When the play starts you can see that Delgado is outside of Yedlin marking the goal scorer. You can see Yedlin look over to Delgado as if to say you got him right! Yedlin is swiveling between the ball and Reyna. Immediately after the goal Yedlin is screaming at Delgado. It was Delgado's mark that scored. See 2:45 of the highlights.
It's very obvious from the video that Marky stayed marking Yordy, the #26 in Peru. Had Yedlin done his job and covered the shot, Flores was going to make the pass to Yordy who'd have been completely alone to shoot. That's why Delgado moved to cover him. Yedlin should have paid attention.
Yedlin never sees the man so WTF does he know whose it is? It's after the fact unaccountability. I was too busy ball watching and facing my own end line to know the man was even there, but now that I see him (putting the ball in the net), it was yours. Pfft. Also, if Yedlin is unmarked and a mid loses their mark that runs up Yedlin's channel, what is the switch off? Exactly. It is Delgado's problem but if the defender also loses the runner the mid lost it's kind of both their problems. All he has to do to end that play is either step to the ball instead of lazily assuming it rolls off the endline, or body up on the man. Either way, done.
You have gone back too far in the play. By the time the ball is being played, Yedlin is standing along in space, covering NO ONE. And as the right back with the ball on the other side of the goal, the right back ... YEDLIN ... is to be covering runs to the back post. Marky is not supposed to be following a single player around to every area on the field. In fact, Marky had stayed closer to the top of the box than Yedlin was, to cover the cut-back pass TO Reyna, who was outside the box. The notion that Yedlin's man was Reyna, and that he was marking him at the time of the goal is laughable.

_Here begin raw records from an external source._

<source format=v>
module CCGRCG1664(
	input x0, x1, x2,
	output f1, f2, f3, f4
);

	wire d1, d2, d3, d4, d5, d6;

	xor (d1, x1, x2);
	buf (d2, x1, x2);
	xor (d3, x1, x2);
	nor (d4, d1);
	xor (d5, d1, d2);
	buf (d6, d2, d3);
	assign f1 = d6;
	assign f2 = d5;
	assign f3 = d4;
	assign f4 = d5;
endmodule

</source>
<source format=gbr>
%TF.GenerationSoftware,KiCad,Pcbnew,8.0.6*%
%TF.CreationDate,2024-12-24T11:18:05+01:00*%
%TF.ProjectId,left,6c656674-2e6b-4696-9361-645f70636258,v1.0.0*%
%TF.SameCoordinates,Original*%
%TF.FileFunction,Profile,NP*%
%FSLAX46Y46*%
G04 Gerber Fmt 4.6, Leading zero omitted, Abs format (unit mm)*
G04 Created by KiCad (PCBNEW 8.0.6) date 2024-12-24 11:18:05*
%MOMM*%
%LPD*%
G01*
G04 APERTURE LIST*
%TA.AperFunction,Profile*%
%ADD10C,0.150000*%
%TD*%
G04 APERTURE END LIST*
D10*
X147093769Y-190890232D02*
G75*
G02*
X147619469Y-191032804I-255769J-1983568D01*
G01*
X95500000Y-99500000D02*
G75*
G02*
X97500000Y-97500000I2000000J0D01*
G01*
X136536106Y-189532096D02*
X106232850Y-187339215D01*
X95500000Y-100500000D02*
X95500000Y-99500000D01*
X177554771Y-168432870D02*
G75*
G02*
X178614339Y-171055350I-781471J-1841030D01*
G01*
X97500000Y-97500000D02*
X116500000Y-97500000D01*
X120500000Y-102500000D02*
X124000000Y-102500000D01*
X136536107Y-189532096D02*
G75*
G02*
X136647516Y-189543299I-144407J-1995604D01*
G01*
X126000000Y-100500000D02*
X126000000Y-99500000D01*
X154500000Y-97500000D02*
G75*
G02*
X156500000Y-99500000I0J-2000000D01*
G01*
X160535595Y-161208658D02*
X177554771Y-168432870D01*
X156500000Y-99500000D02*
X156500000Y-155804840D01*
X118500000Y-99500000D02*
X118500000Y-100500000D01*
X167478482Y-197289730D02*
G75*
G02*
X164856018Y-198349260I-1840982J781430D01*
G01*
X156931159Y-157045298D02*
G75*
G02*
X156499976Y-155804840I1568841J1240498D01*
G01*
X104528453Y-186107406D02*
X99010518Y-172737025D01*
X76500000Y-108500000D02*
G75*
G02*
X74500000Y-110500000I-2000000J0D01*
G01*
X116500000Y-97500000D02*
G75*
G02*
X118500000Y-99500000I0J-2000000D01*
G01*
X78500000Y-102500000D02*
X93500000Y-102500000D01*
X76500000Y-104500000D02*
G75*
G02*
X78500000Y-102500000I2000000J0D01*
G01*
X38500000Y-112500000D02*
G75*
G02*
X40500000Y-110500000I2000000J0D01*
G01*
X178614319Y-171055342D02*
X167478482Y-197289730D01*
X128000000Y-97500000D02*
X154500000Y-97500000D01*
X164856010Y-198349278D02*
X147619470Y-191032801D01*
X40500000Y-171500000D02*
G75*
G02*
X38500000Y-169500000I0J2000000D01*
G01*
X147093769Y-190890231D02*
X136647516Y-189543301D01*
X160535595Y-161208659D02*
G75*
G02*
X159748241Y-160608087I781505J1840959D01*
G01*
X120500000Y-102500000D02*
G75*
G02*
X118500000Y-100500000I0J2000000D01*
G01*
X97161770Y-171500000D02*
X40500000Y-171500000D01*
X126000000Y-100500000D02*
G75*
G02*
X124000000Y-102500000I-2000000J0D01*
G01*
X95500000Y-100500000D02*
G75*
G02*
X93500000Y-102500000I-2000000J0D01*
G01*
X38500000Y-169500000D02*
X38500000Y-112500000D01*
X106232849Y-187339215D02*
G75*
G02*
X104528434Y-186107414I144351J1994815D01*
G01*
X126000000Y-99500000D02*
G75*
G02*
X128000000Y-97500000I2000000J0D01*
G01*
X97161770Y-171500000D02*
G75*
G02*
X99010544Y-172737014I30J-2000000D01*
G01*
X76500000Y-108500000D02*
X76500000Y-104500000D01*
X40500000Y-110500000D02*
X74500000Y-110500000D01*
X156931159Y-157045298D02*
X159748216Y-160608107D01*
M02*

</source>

Yedlin has Reyna. Delgado had Flores and left him. You can scream all you want. Scuffed, Total Soccer Show, all see the same thing. Delgado drifts away and leaves Flores open. Delgado was not supposed to follow every player on the field. But he was supposed to follow Flores. It is you that wants the outside mid to cover someone dead center at the top of the box. All game the outside mids had been covering the widest attacking player. Delgado just drifts to his natural position. Look at Sweat on the play. He also has no one because Weah is suppose to have the widest player. Sweat should have probably done something. But long ago in the match he decided to do as little as possible. Delgado looks at Flores 3 times. Why would he be so preoccupied with a player he is not marking? There was obviously some confusion on the play. Tired legs and mind for one player and another that probably didn't think he was going to play. Again, who cares?!? I doubt Delgado will be a wide mid covering back posts runs with the new coach. Giving up that goal in garbage time does not change how the team fundamentally played until the first sub.

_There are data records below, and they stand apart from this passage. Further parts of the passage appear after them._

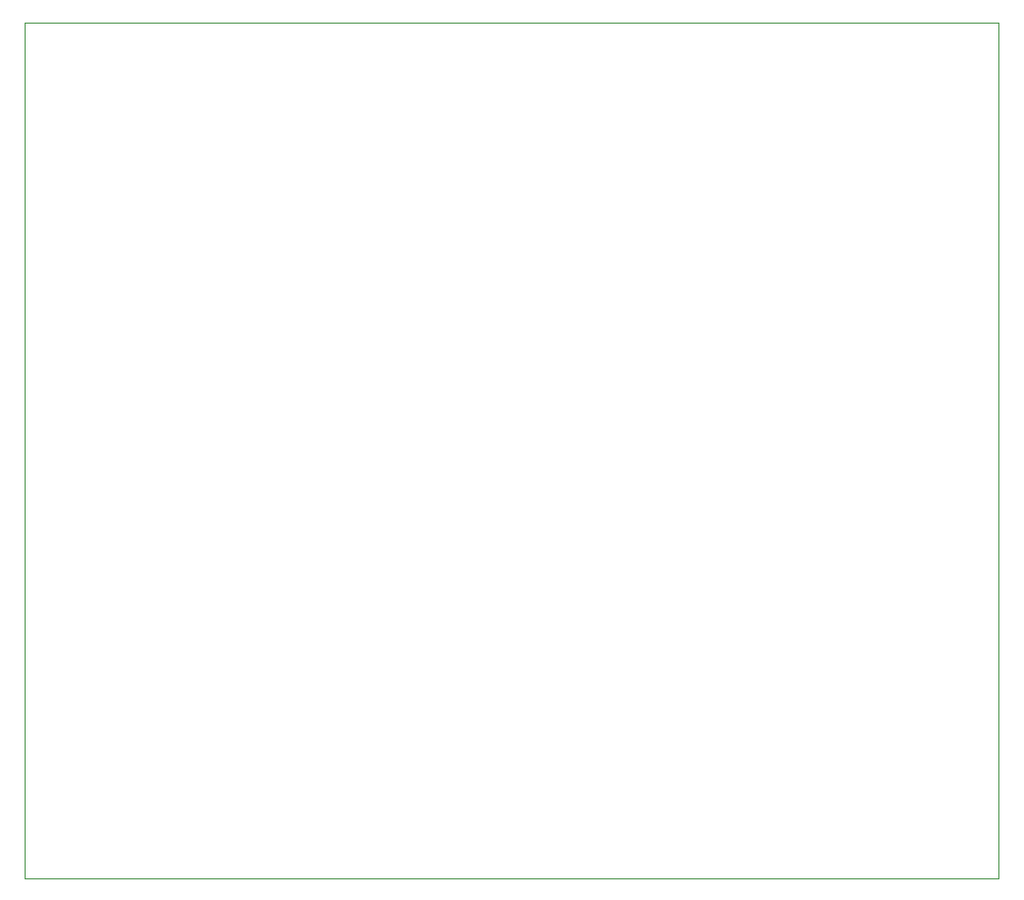
<source format=gm1>
G04 #@! TF.FileFunction,Profile,NP*
%FSLAX46Y46*%
G04 Gerber Fmt 4.6, Leading zero omitted, Abs format (unit mm)*
G04 Created by KiCad (PCBNEW (2015-08-13 BZR 6091, Git 3774262)-product) date Mon 14 Sep 2015 01:10:19 PM EDT*
%MOMM*%
G01*
G04 APERTURE LIST*
%ADD10C,0.100000*%
G04 APERTURE END LIST*
D10*
X104775000Y-117475000D02*
X100965000Y-117475000D01*
X180975000Y-117475000D02*
X184785000Y-117475000D01*
X180975000Y-117475000D02*
X104775000Y-117475000D01*
X184785000Y-43815000D02*
X184785000Y-117475000D01*
X100965000Y-43815000D02*
X184785000Y-43815000D01*
X100965000Y-117475000D02*
X100965000Y-43815000D01*
M02*

</source>
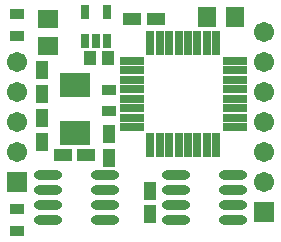
<source format=gts>
G04 Layer_Color=8388736*
%FSLAX25Y25*%
%MOIN*%
G70*
G01*
G75*
%ADD41R,0.04540X0.03753*%
%ADD42R,0.03162X0.04737*%
%ADD43R,0.06509X0.06115*%
%ADD44R,0.06115X0.06509*%
%ADD45R,0.07887X0.02572*%
%ADD46R,0.02572X0.07887*%
%ADD47R,0.10249X0.08280*%
%ADD48R,0.04300X0.04800*%
%ADD49R,0.04343X0.05918*%
%ADD50R,0.05918X0.04343*%
%ADD51O,0.09461X0.03162*%
%ADD52C,0.06706*%
%ADD53R,0.06706X0.06706*%
D41*
X-51673Y40945D02*
D03*
Y33858D02*
D03*
X-82500Y66043D02*
D03*
Y58957D02*
D03*
Y1043D02*
D03*
Y-6043D02*
D03*
D42*
X-59740Y66724D02*
D03*
X-52260D02*
D03*
Y57276D02*
D03*
X-56000D02*
D03*
X-59740D02*
D03*
D43*
X-72000Y64626D02*
D03*
Y55374D02*
D03*
D44*
X-19126Y65000D02*
D03*
X-9874D02*
D03*
D45*
X-44126Y50524D02*
D03*
Y47374D02*
D03*
Y44224D02*
D03*
Y41075D02*
D03*
Y37925D02*
D03*
Y34775D02*
D03*
Y31626D02*
D03*
Y28476D02*
D03*
X-9874D02*
D03*
Y31626D02*
D03*
Y34775D02*
D03*
Y37925D02*
D03*
Y41075D02*
D03*
Y44224D02*
D03*
Y47374D02*
D03*
Y50524D02*
D03*
D46*
X-38024Y22374D02*
D03*
X-34874D02*
D03*
X-31725D02*
D03*
X-28575D02*
D03*
X-25425D02*
D03*
X-22276D02*
D03*
X-19126D02*
D03*
X-15977D02*
D03*
Y56626D02*
D03*
X-19126D02*
D03*
X-22276D02*
D03*
X-25425D02*
D03*
X-28575D02*
D03*
X-31725D02*
D03*
X-34874D02*
D03*
X-38024D02*
D03*
D47*
X-63000Y26429D02*
D03*
Y42571D02*
D03*
D48*
X-52000Y51500D02*
D03*
X-58000D02*
D03*
D49*
X-74000Y31437D02*
D03*
Y23563D02*
D03*
Y47437D02*
D03*
Y39563D02*
D03*
X-38205Y-669D02*
D03*
Y7205D02*
D03*
X-51673Y26083D02*
D03*
Y18209D02*
D03*
D50*
X-59366Y19016D02*
D03*
X-67240D02*
D03*
X-36063Y64500D02*
D03*
X-43937D02*
D03*
D51*
X-53051Y-2500D02*
D03*
Y2500D02*
D03*
Y7500D02*
D03*
Y12500D02*
D03*
X-71949Y-2500D02*
D03*
Y2500D02*
D03*
Y7500D02*
D03*
Y12500D02*
D03*
X-29449D02*
D03*
Y7500D02*
D03*
Y2500D02*
D03*
Y-2500D02*
D03*
X-10551Y12500D02*
D03*
Y7500D02*
D03*
Y2500D02*
D03*
Y-2500D02*
D03*
D52*
X-82500Y50000D02*
D03*
Y40000D02*
D03*
Y30000D02*
D03*
Y20000D02*
D03*
X0Y60000D02*
D03*
Y50000D02*
D03*
Y40000D02*
D03*
Y30000D02*
D03*
Y10000D02*
D03*
Y20000D02*
D03*
D53*
X-82500Y10000D02*
D03*
X0Y0D02*
D03*
M02*

</source>
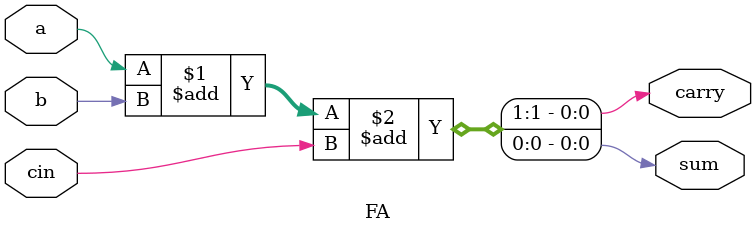
<source format=v>

module HA(a, b, sum, carry);

	input a, b;
	output sum, carry;

	assign {carry, sum} = a + b;
	
endmodule



module FA(a, b, cin, sum, carry);

	input a, b, cin;
	output sum, carry;

	assign {carry, sum} = a + b + cin;


endmodule
</source>
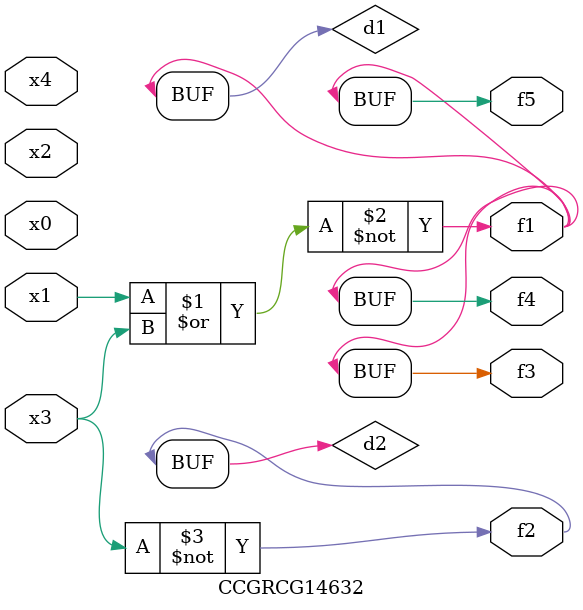
<source format=v>
module CCGRCG14632(
	input x0, x1, x2, x3, x4,
	output f1, f2, f3, f4, f5
);

	wire d1, d2;

	nor (d1, x1, x3);
	not (d2, x3);
	assign f1 = d1;
	assign f2 = d2;
	assign f3 = d1;
	assign f4 = d1;
	assign f5 = d1;
endmodule

</source>
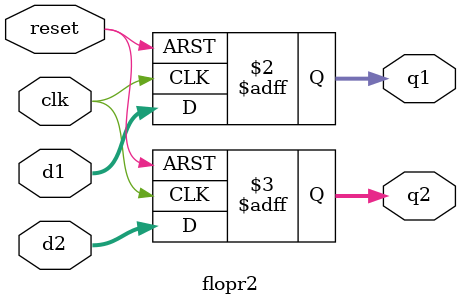
<source format=v>
`timescale 1ns / 1ps
module flopr2 (
	clk,
	reset,
	d1,
    d2,
	q1,
    q2
);
	parameter WIDTH = 8;
	input wire clk;
	input wire reset;
  input wire [WIDTH - 1:0] d1;
  input wire [WIDTH - 1:0] d2;
  output reg [WIDTH - 1:0] q1;
  output reg [WIDTH - 1:0] q2;
	always @(posedge clk or posedge reset)
      if (reset) begin
			q1 <= 0;
  			q2 <=0;
      end
		else begin
			q1 <= d1;
  			q2 <=d2;
        end
endmodule
</source>
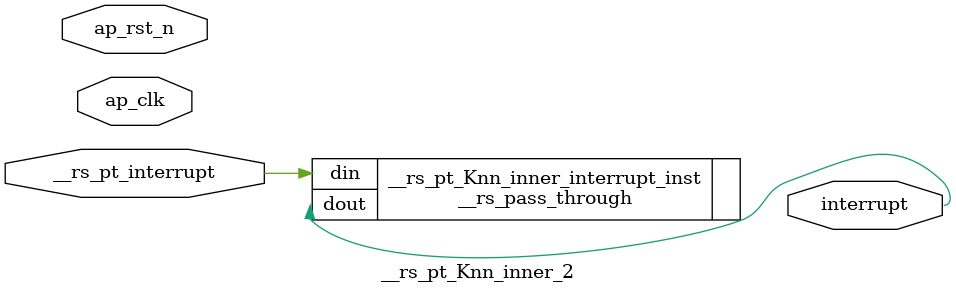
<source format=v>
`timescale 1 ns / 1 ps
/**   Generated by RapidStream   **/
module __rs_pt_Knn_inner_2 #(
    parameter C_S_AXI_CONTROL_DATA_WIDTH  = 32,
    parameter C_S_AXI_CONTROL_ADDR_WIDTH  = 10,
    parameter C_S_AXI_DATA_WIDTH          = 32,
    parameter C_S_AXI_CONTROL_WSTRB_WIDTH = 4,
    parameter C_S_AXI_WSTRB_WIDTH         = 4
) (
    input wire  __rs_pt_interrupt,
    input wire  ap_clk,
    input wire  ap_rst_n,
    output wire interrupt
);




__rs_pass_through #(
    .WIDTH (1)
) __rs_pt_Knn_inner_interrupt_inst /**   Generated by RapidStream   **/ (
    .din  (__rs_pt_interrupt),
    .dout (interrupt)
);

endmodule  // __rs_pt_Knn_inner_2
</source>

I can see that. Still, if it's Conrad, it's obviously all going to be 2nd hand. Shirley you must be joking here. How in the hell could they be similar? Is that based on what Conrad told you? Or something else?
I'm not All sounds sort of weak to me. The team was fractured and this type of stuff is what runs around once that happens. Probably the biggest loss towards team unity was when Bocanegra left. After that nobody had the right combination of bridge building and talent to unite the team. Cameron, Jones, Bradley, Dempsey are all highly talented but somewhat difficult guys.
Maybe we would have had more attack if we'd put in an extra cb like Parker to clean up that left side where the Peruvians were massing against Ben Sweat getting his first start. If you go to the opta stats it is rather clear to see that Trapp and Acosta both had to get deep into the wide left defensive third area to help out which meant Delgado had to move into Trapp's position centrally and counters out of such a deep position with no mids in midfield means no counter. With a 3rd cb we would have pulled Amon and used Acosta in his place. Having said that, Amon actually had the two best chance creations.